→ **Exercise brief**
Lines from the one containing "focal_mm: 3.3" through the final line of the records below are needed, copied exactly, with no pictures.

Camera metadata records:
=== Section Start ===
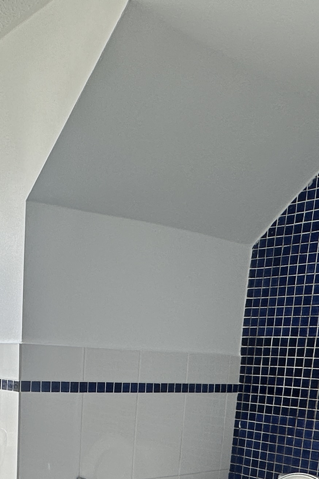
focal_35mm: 45
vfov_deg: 38.8
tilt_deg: -11.3
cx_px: 87
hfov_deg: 29.5
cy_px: 476
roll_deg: -2.8
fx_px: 598
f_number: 2.2
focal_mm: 2.22
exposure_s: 1/99
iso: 64
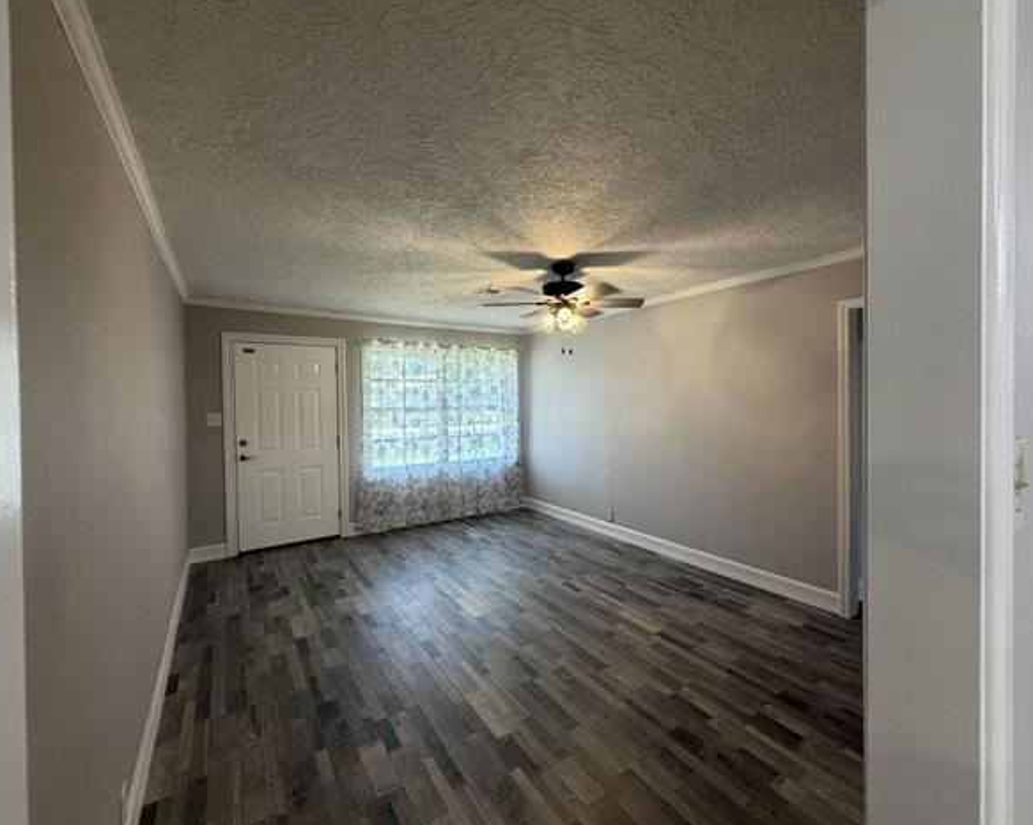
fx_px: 458
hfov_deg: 96.7
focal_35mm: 15
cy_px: 407
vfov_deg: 84.0
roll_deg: +0.8
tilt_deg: -1.1
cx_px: 548
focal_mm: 2.22
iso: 250
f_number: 2.2
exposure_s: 1/60
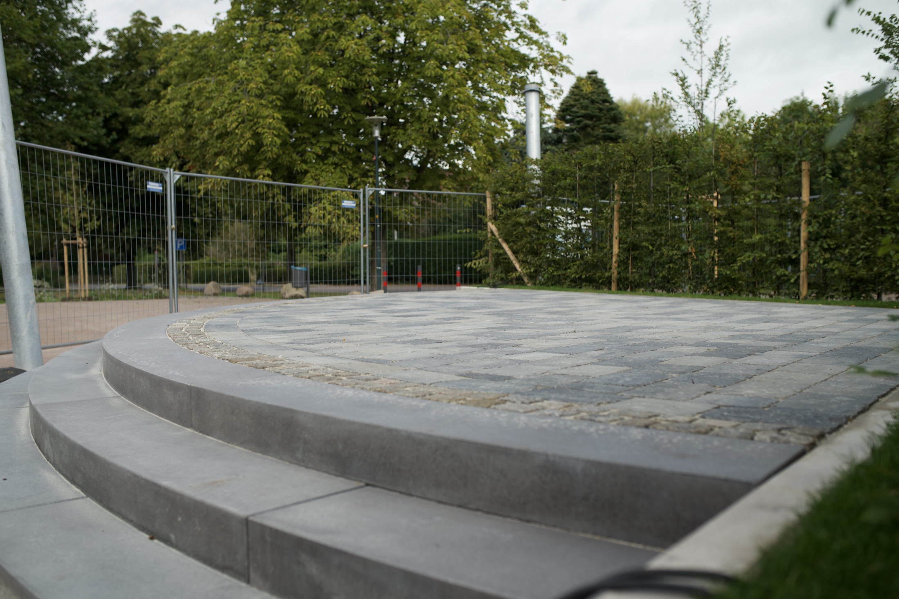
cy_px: 300
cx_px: 450
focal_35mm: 35
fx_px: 874
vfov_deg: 37.8
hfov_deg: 54.4
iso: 100
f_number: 2.5
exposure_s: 1/250
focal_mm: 35
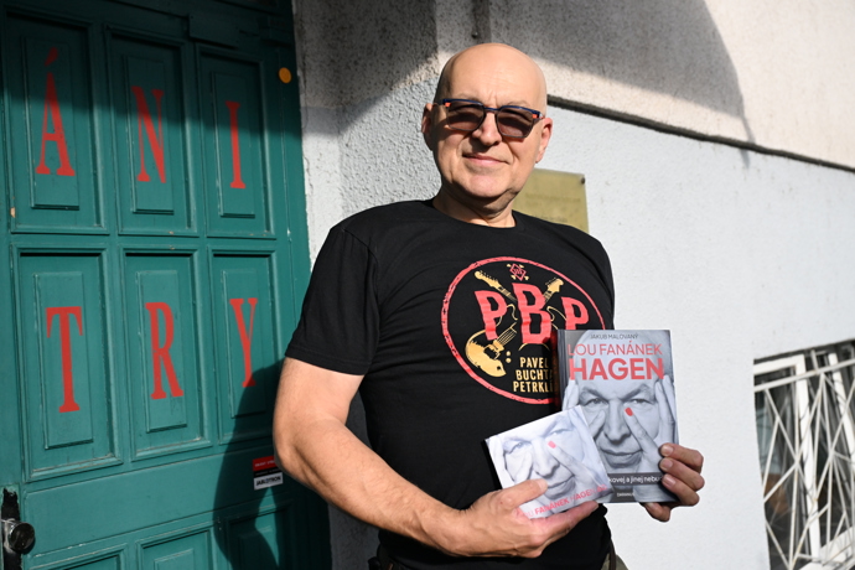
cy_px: 285
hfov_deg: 48.5
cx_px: 428
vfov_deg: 33.4
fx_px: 950
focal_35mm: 40
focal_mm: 40
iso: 2500
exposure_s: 1/13000
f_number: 4.5
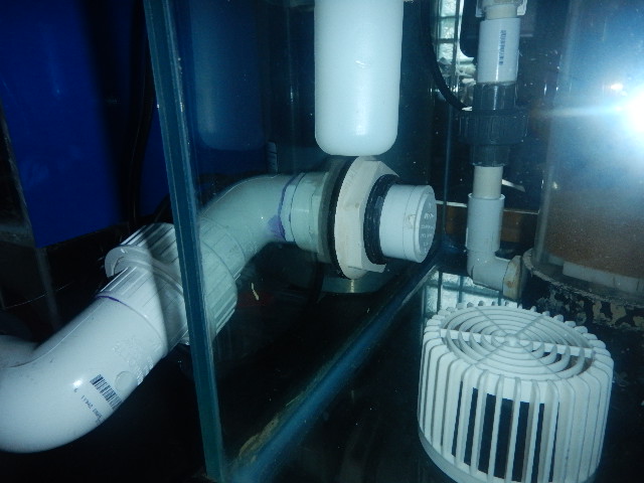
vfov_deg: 56.8
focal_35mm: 24
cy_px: 242
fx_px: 446
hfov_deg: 71.6
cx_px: 322
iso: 200
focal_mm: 4.3
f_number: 8.2
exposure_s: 1/30
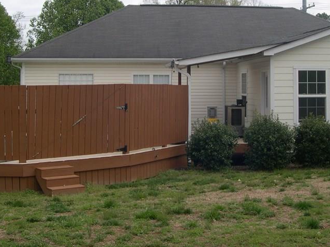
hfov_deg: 31.7
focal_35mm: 61
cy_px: 77
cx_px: 187
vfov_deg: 23.9
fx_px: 581
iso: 100
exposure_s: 1/168
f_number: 7.6
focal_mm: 8
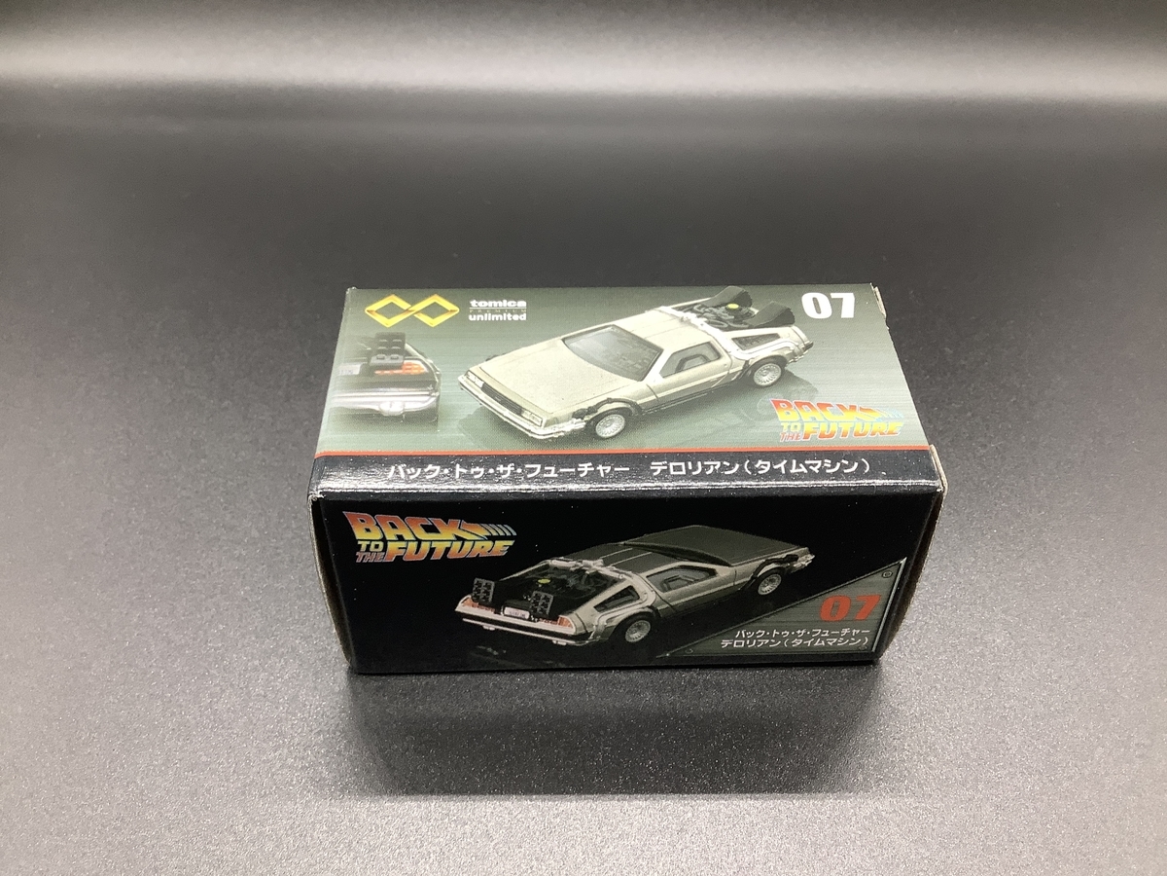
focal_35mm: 31
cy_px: 438
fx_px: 1045
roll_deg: -1.9
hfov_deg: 58.4
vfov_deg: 45.4
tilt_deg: -42.5
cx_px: 584
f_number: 2.4
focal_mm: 3.3
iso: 64
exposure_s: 1/50
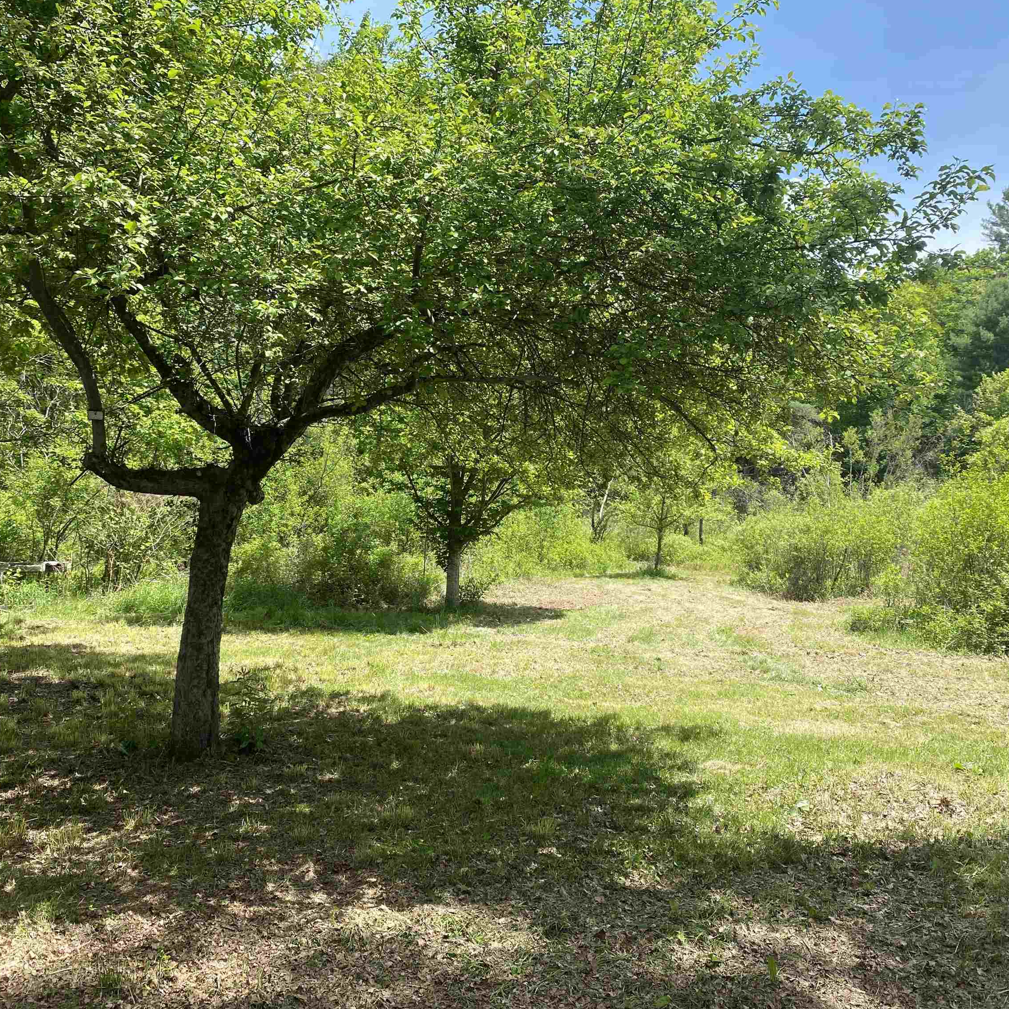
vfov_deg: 52.5
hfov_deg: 52.5
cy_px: 499
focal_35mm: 31
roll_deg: -0.7
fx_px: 1022
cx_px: 490
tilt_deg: -1.0
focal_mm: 4.25
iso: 32
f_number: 1.8
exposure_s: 1/898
=== Section End ===
→ **Output of the task**
focal_mm: 3.3
iso: 64
exposure_s: 1/50
vfov_deg: 52.5
hfov_deg: 52.5
cy_px: 499
focal_35mm: 31
roll_deg: -0.7
fx_px: 1022
cx_px: 490
tilt_deg: -1.0
focal_mm: 4.25
iso: 32
f_number: 1.8
exposure_s: 1/898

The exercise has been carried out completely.